** Exercise aim **
Take every line of the material below that includes the string "lines" and copy it out.

** Data shown **
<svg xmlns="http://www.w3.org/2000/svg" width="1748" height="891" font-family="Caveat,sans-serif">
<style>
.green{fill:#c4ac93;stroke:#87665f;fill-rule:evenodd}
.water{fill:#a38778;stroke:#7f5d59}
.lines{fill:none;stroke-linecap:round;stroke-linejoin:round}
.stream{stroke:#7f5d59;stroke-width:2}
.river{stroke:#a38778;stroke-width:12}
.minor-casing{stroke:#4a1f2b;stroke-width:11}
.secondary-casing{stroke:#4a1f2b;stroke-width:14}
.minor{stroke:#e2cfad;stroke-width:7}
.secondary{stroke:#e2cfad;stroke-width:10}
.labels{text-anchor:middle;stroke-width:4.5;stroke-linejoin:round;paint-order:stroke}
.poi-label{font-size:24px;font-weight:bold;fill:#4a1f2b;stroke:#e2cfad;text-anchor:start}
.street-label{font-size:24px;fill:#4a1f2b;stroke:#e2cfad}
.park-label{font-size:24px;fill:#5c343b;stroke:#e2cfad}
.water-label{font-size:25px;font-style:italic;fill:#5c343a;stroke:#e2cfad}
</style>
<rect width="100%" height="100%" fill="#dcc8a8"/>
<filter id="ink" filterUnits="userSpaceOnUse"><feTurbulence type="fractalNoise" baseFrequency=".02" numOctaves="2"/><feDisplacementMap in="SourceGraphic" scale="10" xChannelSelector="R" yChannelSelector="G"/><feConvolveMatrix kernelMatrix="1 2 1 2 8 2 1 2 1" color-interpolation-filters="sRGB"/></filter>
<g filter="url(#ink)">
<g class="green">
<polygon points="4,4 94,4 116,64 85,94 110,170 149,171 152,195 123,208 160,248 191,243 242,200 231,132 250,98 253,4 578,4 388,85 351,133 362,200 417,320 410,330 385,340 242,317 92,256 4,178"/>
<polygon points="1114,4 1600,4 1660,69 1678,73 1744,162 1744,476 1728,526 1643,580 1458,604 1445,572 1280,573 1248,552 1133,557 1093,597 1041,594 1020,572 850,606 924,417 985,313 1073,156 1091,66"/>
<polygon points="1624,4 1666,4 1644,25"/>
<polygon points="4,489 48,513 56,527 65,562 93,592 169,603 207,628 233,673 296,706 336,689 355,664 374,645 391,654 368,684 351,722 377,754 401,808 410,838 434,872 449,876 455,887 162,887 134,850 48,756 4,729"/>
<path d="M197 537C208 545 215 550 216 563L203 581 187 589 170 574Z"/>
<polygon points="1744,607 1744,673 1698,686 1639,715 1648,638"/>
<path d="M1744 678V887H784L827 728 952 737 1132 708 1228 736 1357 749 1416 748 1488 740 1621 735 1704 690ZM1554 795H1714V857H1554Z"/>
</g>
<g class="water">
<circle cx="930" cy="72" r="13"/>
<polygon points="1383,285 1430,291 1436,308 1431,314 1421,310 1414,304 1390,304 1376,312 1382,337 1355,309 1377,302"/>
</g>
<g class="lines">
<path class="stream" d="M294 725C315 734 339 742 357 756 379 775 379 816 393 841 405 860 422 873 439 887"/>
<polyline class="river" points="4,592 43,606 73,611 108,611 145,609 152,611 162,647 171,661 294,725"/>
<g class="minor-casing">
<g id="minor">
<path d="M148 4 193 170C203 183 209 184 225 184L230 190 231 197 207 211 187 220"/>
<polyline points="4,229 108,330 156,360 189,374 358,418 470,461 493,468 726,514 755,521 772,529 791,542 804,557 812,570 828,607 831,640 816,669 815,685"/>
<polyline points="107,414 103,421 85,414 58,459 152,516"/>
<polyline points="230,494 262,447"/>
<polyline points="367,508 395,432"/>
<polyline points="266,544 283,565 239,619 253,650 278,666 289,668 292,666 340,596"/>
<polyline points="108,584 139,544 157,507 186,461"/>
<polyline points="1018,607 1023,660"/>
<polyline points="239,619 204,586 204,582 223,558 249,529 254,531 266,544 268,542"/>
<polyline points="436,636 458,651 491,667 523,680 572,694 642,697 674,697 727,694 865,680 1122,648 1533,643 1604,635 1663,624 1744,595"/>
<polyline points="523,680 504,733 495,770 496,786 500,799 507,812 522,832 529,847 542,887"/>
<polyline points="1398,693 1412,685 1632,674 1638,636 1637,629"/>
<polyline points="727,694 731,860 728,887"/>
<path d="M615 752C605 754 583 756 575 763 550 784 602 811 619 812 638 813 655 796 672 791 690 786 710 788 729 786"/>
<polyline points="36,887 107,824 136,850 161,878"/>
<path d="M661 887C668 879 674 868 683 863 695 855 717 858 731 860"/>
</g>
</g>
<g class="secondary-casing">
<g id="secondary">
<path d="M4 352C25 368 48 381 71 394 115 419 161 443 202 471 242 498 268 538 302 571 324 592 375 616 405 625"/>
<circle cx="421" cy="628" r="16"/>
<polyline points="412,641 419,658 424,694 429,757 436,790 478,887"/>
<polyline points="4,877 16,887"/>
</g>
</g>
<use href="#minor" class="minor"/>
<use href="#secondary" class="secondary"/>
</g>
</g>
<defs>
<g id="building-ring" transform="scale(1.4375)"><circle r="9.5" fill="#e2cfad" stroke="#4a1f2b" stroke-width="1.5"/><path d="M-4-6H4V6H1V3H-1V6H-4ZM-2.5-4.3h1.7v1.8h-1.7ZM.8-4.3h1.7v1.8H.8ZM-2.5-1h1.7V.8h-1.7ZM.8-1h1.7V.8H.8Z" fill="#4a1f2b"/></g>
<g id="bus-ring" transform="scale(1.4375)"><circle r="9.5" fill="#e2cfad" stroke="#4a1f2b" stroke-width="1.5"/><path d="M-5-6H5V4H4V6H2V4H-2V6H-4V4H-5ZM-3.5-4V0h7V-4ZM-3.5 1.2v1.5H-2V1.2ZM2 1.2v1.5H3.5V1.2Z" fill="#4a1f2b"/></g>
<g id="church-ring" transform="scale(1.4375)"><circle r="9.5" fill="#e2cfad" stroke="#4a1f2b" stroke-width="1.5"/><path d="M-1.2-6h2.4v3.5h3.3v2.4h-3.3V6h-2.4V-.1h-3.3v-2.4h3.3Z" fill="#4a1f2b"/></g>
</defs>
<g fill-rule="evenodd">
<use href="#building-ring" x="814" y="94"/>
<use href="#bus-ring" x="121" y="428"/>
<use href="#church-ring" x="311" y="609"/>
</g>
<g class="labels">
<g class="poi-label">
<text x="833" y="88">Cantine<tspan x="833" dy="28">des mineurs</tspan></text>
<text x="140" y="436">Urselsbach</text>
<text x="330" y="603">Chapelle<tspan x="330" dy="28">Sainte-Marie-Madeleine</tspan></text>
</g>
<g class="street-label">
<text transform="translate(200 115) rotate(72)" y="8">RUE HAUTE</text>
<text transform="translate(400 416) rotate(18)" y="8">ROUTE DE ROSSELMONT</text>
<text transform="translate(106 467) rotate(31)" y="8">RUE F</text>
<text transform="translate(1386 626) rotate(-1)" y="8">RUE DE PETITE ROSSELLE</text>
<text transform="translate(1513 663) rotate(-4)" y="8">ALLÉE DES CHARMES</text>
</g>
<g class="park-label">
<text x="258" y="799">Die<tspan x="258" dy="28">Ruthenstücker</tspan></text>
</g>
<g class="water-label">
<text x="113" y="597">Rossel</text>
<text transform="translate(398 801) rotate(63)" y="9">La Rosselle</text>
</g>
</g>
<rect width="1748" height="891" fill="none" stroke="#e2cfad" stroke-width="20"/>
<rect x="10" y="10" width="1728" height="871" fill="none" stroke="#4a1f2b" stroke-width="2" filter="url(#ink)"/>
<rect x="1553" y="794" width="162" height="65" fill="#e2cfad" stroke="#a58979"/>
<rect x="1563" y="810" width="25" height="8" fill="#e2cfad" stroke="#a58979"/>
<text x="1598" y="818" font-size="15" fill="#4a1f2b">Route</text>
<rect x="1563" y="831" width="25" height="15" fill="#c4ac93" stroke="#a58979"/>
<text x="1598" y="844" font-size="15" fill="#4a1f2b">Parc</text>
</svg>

** Output for this task **
.lines{fill:none;stroke-linecap:round;stroke-linejoin:round}
<g class="lines">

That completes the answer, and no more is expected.